Ortner: Ich glaube, dass die jetzige Unterbringung eine wenig Gelungene ist. Ähnlich wie hier kann man gewisse Probleme nur andeuten und hinterlässt die Frage, ob das schon alles ist. Auch ein Neubau wird niemals ausreichen können. Alle paar Jahre gibt es neue Perspektiven und man müsste wieder umbauen. Was mir gefallen würde: Eine Bundesausstellungshalle, wo die Republik die großen Jubiläumsausstellungen mit wechselnden Kuratoren und Sonderausstellungen gestaltet. Bei Sonderausstellungen bekommt man schließlich auch die hochwertigen Leihgaben. Da werden alle Institutionen froh sein, wenn man an sie herantritt.
Es gab auch Diskussionen, ob das HGM ein Bundesmuseum unter den Kulturagenden werden sollte. Was halten Sie davon?

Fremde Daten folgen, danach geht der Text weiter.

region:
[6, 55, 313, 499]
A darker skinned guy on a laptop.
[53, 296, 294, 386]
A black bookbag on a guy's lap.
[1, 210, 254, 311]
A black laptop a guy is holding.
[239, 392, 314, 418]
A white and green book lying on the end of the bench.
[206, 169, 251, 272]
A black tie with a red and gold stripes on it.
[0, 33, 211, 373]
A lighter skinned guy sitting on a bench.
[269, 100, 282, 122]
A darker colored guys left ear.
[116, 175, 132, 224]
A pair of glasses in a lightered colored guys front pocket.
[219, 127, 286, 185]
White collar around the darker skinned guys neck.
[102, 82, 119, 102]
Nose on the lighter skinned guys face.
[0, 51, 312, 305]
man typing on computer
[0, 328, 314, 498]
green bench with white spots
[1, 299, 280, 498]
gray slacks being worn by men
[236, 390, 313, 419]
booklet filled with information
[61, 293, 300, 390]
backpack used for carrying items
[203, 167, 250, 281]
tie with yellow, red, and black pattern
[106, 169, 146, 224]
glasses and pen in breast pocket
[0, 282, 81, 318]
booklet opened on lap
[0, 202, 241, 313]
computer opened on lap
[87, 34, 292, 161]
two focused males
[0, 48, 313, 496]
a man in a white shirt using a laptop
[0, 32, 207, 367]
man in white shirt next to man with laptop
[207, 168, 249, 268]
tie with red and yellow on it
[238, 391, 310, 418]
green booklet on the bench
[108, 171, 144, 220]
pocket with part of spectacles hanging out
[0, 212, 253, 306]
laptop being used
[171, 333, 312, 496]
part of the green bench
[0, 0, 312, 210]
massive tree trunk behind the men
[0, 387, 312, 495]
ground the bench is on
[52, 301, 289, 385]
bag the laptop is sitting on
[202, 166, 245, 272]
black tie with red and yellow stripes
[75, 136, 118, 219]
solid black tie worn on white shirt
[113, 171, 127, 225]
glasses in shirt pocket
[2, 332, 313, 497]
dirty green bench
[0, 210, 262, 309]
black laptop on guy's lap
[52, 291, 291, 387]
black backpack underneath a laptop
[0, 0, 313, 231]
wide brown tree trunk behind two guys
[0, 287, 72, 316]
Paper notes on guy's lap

Ortner: Ich halte das für eine nicht sehr sinnvolle Idee. Das zeigen auch die internationalen Beispiele. So ein Museum kann ohne die logistische Leistung der Streitkräfte nicht existieren. Wenn Sie einen Kampfpanzer mit 60 Tonnen 100 Meter transportieren wollen, bräuchten Sie eine Schwerlastfirma. Wir haben das mal errechnet. Vermutlich wäre das HGM Mitte des Jahres nicht mehr wirklich zahlungsfähig, wenn man alle Leistungen zukaufen müsste. Beim Heer hat man die Manpower und die Ressourcen. Ich fühle mich im Verteidigungsministerium wirklich gut aufgehoben.